## The task
Report the lines of the data below that contain the string "lobortis".

## Stored data
++++++++++++++++++++

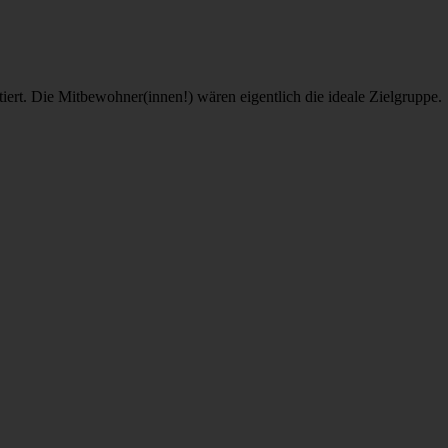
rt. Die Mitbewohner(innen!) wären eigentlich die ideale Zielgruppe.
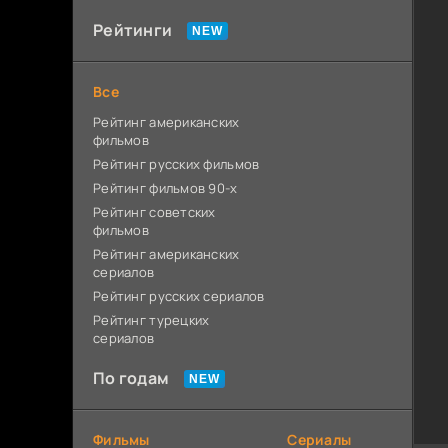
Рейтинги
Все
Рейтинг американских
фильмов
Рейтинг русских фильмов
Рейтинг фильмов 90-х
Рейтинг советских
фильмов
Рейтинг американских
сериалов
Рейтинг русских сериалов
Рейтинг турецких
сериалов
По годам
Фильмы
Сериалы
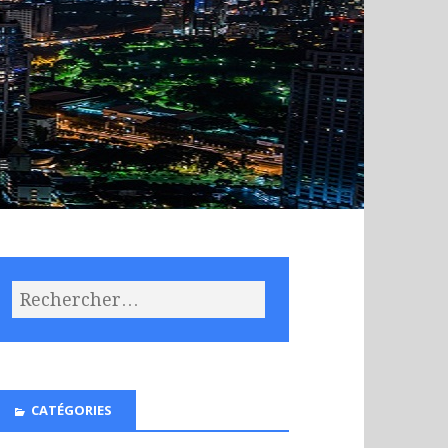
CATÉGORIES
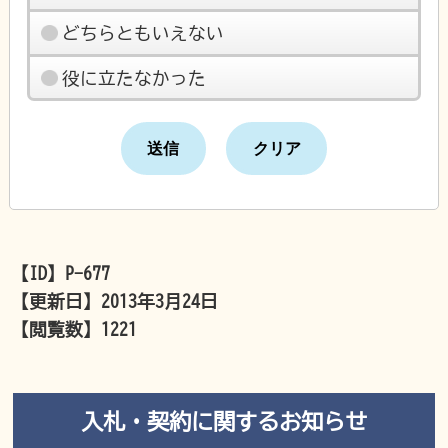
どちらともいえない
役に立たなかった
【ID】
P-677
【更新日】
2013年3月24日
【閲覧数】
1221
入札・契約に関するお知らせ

++++++++++++++++++++

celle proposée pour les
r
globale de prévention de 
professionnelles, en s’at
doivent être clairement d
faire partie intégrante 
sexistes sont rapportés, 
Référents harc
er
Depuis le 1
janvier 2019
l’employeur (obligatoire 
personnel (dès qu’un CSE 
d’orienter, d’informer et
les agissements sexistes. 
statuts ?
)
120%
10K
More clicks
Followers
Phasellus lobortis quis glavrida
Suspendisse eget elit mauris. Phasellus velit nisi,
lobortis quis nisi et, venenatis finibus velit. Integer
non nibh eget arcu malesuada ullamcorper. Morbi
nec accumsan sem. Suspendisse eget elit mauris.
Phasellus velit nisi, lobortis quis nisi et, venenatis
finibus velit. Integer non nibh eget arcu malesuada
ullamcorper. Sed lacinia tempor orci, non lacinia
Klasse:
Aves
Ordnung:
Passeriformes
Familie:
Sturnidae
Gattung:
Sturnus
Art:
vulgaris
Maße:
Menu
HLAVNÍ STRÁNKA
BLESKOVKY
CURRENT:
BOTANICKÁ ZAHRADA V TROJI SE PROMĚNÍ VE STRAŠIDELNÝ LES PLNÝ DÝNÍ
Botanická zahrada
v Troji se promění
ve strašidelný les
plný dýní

++++++++++++++++++++

## Result of the task
Phasellus lobortis quis glavrida
lobortis quis nisi et, venenatis finibus velit. Integer
Phasellus velit nisi, lobortis quis nisi et, venenatis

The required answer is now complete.